<< 東京市場の動き >>
16日の東京市場は、ドルが小高い。111円台で安寄りしたものの、堅調な株価もありドルがじりじりと買い進められ112円台を回復してきた。
ドル/円相場は、111.75円前後で寄り付いた。しばらくは揉み合い推移をたどったが、前日比26円高で寄り付いた日経平均株価が上昇をたどり、大引けベースでは277円高まで値を伸ばしたことを好感し、為替市場でもドル買い・円売りが優勢となっている。
日中高値である112.15円まで上昇し、引けにかけてやや緩むも112円台を維持。16時時点では112.05-10円で推移し、欧米時間を迎えていた。
一方、材料的に注視されていたものは、「北朝鮮情勢」と「日米貿易協議」について。
前者については、韓国大統領が訪仏し大統領と会談したものの、その反応は「真の非核化意志あれば北への支援は可能」(仏大統領)とやや冷淡な反応。そうしたなか、朝日新聞は「米朝首脳の再会談、11月中旬に欧州の観測浮上」、露系通信社が「北委員長、10月終わりから11月初めに訪露の可能性」と報じていた。
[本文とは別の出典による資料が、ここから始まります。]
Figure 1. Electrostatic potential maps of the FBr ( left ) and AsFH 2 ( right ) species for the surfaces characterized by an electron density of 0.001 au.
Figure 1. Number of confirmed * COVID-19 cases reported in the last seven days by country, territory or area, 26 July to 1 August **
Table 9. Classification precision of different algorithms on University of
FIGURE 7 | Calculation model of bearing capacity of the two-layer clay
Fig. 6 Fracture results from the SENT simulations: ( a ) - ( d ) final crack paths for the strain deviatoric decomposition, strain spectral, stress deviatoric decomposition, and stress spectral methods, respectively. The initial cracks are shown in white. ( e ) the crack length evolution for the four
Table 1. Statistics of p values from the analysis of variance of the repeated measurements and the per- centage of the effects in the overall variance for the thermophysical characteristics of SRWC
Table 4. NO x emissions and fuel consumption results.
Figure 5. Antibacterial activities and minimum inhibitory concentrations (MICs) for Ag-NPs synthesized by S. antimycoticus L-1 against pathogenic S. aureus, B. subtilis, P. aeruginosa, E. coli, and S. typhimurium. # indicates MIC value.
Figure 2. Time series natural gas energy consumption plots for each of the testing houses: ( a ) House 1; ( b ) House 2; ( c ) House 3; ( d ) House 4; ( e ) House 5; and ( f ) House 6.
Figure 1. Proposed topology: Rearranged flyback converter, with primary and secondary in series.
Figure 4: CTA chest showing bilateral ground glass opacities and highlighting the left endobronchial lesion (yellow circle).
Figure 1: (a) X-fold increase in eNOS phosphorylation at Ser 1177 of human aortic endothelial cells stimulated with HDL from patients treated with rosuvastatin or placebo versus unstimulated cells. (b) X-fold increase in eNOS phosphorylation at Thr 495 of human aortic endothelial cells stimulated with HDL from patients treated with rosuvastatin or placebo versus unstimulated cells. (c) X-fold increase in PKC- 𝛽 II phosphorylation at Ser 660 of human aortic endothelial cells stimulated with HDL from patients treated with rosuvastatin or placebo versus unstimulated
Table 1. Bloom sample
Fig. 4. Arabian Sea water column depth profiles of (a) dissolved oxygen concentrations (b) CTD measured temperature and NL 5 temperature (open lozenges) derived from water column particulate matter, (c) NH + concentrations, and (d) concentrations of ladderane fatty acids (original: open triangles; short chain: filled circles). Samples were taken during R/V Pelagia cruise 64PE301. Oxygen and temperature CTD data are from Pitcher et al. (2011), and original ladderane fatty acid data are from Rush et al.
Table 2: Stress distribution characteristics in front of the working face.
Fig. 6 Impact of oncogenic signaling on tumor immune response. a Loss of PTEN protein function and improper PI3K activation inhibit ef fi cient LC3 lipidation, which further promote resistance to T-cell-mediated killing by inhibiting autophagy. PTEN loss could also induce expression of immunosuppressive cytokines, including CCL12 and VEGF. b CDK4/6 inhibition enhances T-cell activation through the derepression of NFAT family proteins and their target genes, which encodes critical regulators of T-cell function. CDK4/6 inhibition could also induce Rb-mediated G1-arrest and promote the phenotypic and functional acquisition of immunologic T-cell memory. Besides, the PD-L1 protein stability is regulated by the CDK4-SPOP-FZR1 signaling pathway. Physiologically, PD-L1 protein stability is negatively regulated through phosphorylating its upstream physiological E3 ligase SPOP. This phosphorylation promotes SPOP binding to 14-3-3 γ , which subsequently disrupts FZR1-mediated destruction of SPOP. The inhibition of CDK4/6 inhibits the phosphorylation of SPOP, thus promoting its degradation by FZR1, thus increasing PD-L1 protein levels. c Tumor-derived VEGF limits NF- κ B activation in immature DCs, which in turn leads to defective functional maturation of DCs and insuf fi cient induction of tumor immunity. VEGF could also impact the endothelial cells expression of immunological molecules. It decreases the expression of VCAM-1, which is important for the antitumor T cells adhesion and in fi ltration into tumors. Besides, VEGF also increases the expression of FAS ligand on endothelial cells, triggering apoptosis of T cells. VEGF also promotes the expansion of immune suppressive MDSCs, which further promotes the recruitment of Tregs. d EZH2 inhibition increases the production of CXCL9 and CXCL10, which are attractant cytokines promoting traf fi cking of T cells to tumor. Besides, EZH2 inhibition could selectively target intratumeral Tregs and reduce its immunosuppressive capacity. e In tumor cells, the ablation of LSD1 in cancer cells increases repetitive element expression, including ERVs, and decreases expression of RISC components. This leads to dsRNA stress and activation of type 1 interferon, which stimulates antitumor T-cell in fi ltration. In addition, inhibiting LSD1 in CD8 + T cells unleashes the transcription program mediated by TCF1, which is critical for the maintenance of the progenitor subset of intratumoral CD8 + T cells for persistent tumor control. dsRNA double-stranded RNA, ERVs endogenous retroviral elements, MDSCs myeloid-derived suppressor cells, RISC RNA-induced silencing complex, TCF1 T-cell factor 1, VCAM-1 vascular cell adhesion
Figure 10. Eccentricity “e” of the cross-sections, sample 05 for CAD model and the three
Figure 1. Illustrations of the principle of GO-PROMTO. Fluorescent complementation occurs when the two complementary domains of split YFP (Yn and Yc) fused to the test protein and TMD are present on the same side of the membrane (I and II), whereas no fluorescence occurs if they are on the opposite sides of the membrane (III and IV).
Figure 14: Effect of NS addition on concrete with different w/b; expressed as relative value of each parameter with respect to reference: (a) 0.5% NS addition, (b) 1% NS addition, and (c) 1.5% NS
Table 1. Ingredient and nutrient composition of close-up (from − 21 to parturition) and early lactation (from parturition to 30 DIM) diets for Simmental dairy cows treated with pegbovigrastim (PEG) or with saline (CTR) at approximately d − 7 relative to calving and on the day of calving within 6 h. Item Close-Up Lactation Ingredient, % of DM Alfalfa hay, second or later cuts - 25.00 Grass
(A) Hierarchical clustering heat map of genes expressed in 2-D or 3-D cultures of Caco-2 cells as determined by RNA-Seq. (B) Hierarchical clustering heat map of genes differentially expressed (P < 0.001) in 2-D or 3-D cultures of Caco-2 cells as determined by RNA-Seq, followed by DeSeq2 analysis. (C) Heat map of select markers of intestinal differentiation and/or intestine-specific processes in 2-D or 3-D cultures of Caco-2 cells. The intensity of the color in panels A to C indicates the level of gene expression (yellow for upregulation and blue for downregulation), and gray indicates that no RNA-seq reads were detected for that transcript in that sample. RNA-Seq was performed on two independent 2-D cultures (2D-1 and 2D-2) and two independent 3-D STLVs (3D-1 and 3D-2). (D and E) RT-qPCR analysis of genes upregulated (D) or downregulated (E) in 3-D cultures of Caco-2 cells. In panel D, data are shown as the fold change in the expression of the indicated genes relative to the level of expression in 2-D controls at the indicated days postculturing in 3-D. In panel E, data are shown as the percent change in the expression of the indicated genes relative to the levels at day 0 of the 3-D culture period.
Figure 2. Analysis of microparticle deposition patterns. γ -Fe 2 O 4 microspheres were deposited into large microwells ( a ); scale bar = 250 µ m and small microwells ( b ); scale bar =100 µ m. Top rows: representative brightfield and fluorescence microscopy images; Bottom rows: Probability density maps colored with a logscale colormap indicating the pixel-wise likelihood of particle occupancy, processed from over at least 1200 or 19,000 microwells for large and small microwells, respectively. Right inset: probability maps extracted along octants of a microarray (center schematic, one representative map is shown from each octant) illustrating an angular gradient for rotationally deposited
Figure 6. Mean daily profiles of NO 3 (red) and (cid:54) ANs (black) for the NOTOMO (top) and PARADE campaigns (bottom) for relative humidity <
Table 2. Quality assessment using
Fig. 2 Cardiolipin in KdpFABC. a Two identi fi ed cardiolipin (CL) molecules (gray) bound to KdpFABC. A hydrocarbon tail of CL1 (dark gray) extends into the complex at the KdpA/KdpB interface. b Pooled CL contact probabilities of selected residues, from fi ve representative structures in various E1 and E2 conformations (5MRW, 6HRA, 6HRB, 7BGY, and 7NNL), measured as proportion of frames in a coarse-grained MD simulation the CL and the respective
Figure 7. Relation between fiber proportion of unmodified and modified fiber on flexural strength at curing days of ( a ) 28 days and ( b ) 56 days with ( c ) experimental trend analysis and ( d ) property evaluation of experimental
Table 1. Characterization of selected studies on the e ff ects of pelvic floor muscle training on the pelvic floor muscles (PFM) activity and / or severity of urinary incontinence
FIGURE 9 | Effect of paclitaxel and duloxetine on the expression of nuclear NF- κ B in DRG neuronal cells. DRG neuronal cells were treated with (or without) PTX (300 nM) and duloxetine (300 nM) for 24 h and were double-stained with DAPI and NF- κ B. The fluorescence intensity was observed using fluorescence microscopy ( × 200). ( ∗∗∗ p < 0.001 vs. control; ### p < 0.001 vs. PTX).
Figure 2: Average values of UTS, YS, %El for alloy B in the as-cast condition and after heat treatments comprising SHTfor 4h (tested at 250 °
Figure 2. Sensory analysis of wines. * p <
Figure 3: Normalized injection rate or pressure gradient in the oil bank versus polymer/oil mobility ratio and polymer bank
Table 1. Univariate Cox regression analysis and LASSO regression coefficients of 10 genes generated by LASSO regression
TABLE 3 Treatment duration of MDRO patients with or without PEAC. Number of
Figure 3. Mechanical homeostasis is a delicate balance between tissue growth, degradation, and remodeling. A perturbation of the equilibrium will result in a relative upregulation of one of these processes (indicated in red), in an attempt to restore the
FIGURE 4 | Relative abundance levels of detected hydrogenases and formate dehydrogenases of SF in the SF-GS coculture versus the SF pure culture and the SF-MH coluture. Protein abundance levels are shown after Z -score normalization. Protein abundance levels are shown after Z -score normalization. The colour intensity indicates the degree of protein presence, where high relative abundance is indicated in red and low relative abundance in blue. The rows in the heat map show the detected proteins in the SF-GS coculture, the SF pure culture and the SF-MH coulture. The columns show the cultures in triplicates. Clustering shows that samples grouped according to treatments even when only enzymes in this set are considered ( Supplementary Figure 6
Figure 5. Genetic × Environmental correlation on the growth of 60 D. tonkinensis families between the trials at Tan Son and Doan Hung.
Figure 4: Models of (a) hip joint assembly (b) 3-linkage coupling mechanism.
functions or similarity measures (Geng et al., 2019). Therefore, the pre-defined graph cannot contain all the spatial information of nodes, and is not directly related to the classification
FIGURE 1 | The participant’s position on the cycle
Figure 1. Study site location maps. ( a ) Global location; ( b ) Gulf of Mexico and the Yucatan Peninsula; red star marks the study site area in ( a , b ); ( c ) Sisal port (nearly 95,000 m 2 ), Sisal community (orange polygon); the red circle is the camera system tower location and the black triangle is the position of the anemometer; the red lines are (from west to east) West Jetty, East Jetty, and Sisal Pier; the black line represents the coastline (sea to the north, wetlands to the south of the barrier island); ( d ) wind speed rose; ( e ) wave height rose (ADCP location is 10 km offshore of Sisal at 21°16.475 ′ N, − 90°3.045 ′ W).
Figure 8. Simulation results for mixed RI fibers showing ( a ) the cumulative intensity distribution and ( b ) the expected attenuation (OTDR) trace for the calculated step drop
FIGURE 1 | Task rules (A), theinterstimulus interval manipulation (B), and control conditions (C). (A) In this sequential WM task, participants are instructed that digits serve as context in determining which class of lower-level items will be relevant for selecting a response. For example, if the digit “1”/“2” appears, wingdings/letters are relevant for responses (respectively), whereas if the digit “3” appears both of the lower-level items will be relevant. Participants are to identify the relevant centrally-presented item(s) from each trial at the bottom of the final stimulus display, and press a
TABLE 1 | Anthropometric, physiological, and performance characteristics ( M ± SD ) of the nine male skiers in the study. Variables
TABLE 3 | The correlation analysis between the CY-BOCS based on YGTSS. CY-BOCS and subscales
対して後者は、毎日新聞が茂木再生相へのインタビューとして「日米TAG交渉でTPP以上の譲歩も」と報じ物議を醸すなか、為替面に関して、世耕経産相「為替問題は必要があれば日米の財務相が議論する」、麻生財務相「日米間で対話や議論が行われている事実ない」−−といった発言が聞かれていたようだ。
<< 欧米市場の見通し >>
大きな流れは「ドル高基調のなかの調整局面」で間違いなさそう。ただ、問題は昨日記録した安値111.63円でドルはボトムアウトしたのかどうか。昨日もレポートしたように、フィボナッチの観点からすると、8月安値109.77円を起点としたフィボナッチの61.8%押しは111.60円レベルとなり、昨日示現したドル安値に極めて近い。個人的には依然として予断は許さない気がするものの、目先のドル下値不安が多少なりとも和らいだ感はある。また、ドルの強気派からは、価格的な面での調整終了を指摘する声も一部で聞かれていた。
材料面では、11月に予定されている米中間選挙をにらみ、米中や日米といった米国の貿易問題が再び関心を集め始めている。それも単なる貿易問題だけでなく、為替と絡めての懸念も強い。なお、半期に一度の「米為替報告書」の発表は、本来であれば昨日が期限であったが、ここ数年の習いで今回も後ズレした。
ともかく、週内には発表される公算が大きいと予想されており、「為替操作国」の認定をめぐり、いましばらく思惑が交錯しそうだ。
テクニカルに見た場合、強いサポートである112円を昨日NYクローズでも下回り、「勝負あり」と思われたが、本日の東京時間に再び回復するなど、なかなかの粘り腰を見せている。依然としてドルの下値不安はくすぶるものの、8月安値109.77円を起点としたフィボナッチの61.8%押しにあたる111.60円レベルでドルは下げ止まったことは、やや気掛かりだろう。強気派からは基調反転の印といった声も一部で聞かれていた。
ちなみに、今後111.60円レベルを割り込むと、一目均衡表の先行帯の雲の上限が位置する111.45-50円、あるいは111円前後などがターゲットに。対するドルの抵抗は、112円半ばや移動平均の25日線など複数のテクニカルポイントが位置する112.75円レベルとなりそうだ。
一方、材料的に見た場合、9月の鉱工業生産や同設備稼働率、10月のNAHB住宅市場指数といった米経済指標が発表されるほか、モルガンスタンレーなど米金融大手による四半期決算発表も予定されている。
それらは当然要注意なのだが、別途気になるのは先でも指摘した「米為替報告書」の発表ならびに、昨日提出された「2019年度イタリア予算案」の欧州委員会による審査。後者である欧州情勢については、英国を含めて問題が目白押しで引き続き予断は許さない。
そんな本日欧米時間のドル/円予想レンジは、111.60-112.60円。ドル高・円安方向は、本日の東京高値を含めた112.15-25円が最初の抵抗で、抜ければ112円半ば、25日線などが位置する112.70-75円がターゲットに。
対するドル安・円高方向は、フィボナッチでみたテクニカルポイントかつ、直近安値にもあたる111.60円レベルが最初のサポートか。割り込めば一目均衡表の先行帯の雲の上限が位置する111.45-50円、111円前後などが視界内捉えられそうだ。